* [The problem] Change every "common name" to "vernacular name" in the records, starting at the first line and ending with the line containing "genus: Pronotacantha", and give those lines with nothing else altered.
___ Record set
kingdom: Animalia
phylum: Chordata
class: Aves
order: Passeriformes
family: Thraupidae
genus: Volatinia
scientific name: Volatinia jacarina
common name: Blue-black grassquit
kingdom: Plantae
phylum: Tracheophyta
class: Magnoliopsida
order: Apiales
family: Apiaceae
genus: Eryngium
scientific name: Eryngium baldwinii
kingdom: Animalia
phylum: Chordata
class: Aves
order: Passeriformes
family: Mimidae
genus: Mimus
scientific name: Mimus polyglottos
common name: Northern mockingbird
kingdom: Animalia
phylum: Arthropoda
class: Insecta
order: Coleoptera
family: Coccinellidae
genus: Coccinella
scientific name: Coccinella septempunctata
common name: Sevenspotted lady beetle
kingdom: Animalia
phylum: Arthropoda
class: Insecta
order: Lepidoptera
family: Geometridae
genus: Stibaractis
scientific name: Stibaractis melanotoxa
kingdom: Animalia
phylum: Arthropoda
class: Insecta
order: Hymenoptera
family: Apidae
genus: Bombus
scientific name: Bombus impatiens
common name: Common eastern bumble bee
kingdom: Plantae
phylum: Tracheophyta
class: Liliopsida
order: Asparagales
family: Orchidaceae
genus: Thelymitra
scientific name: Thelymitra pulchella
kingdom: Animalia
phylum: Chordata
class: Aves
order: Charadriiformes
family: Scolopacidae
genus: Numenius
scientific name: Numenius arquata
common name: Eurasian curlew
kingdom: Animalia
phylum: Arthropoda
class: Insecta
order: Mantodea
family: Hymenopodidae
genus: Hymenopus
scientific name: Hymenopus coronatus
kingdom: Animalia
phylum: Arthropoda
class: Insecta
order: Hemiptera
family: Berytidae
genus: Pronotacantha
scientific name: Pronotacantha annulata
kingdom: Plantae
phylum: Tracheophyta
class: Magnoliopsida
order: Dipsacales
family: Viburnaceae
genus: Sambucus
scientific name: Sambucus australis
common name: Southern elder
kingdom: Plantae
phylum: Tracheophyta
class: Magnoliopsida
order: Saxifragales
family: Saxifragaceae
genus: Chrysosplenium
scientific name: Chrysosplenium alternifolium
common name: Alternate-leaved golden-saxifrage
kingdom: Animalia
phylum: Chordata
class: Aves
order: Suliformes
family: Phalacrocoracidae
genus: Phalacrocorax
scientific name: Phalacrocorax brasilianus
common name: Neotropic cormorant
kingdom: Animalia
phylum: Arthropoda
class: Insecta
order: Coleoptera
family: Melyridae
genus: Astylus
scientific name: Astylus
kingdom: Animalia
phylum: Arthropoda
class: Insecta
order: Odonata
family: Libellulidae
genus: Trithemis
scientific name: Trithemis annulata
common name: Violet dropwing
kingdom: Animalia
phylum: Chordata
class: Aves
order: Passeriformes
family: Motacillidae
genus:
______
* [Reply]
kingdom: Animalia
phylum: Chordata
class: Aves
order: Passeriformes
family: Thraupidae
genus: Volatinia
scientific name: Volatinia jacarina
vernacular name: Blue-black grassquit
kingdom: Plantae
phylum: Tracheophyta
class: Magnoliopsida
order: Apiales
family: Apiaceae
genus: Eryngium
scientific name: Eryngium baldwinii
kingdom: Animalia
phylum: Chordata
class: Aves
order: Passeriformes
family: Mimidae
genus: Mimus
scientific name: Mimus polyglottos
vernacular name: Northern mockingbird
kingdom: Animalia
phylum: Arthropoda
class: Insecta
order: Coleoptera
family: Coccinellidae
genus: Coccinella
scientific name: Coccinella septempunctata
vernacular name: Sevenspotted lady beetle
kingdom: Animalia
phylum: Arthropoda
class: Insecta
order: Lepidoptera
family: Geometridae
genus: Stibaractis
scientific name: Stibaractis melanotoxa
kingdom: Animalia
phylum: Arthropoda
class: Insecta
order: Hymenoptera
family: Apidae
genus: Bombus
scientific name: Bombus impatiens
vernacular name: Common eastern bumble bee
kingdom: Plantae
phylum: Tracheophyta
class: Liliopsida
order: Asparagales
family: Orchidaceae
genus: Thelymitra
scientific name: Thelymitra pulchella
kingdom: Animalia
phylum: Chordata
class: Aves
order: Charadriiformes
family: Scolopacidae
genus: Numenius
scientific name: Numenius arquata
vernacular name: Eurasian curlew
kingdom: Animalia
phylum: Arthropoda
class: Insecta
order: Mantodea
family: Hymenopodidae
genus: Hymenopus
scientific name: Hymenopus coronatus
kingdom: Animalia
phylum: Arthropoda
class: Insecta
order: Hemiptera
family: Berytidae
genus: Pronotacantha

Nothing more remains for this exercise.